_Exercise materials_
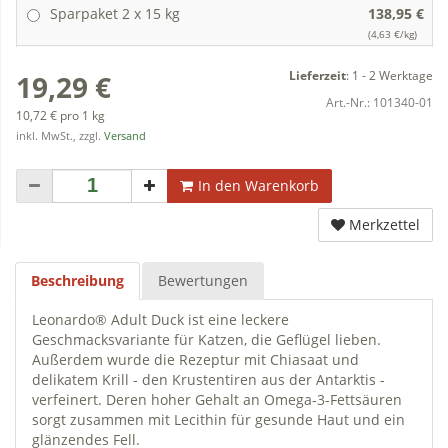
Sparpaket 2 x 15 kg
138,95 €
(4,63 €/kg)
Lieferzeit
:
1 - 2 Werktage
19,29 €
Art.-Nr.:
101340-01
10,72 € pro 1 kg
inkl. MwSt., zzgl.
Versand
In den Warenkorb
Merkzettel
Beschreibung
Bewertungen
Leonardo® Adult Duck ist eine leckere
Geschmacksvariante für Katzen, die Geflügel lieben.
Außerdem wurde die Rezeptur mit Chiasaat und
delikatem Krill - den Krustentiren aus der Antarktis -
verfeinert. Deren hoher Gehalt an Omega-3-Fettsäuren
sorgt zusammen mit Lecithin für gesunde Haut und ein
glänzendes Fell.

_Instruction_
Your task is to set down exactly the lines from the line containing "verfeinert. Deren hoher" to the end of the data above, including both ends.

_Task output_
verfeinert. Deren hoher Gehalt an Omega-3-Fettsäuren
sorgt zusammen mit Lecithin für gesunde Haut und ein
glänzendes Fell.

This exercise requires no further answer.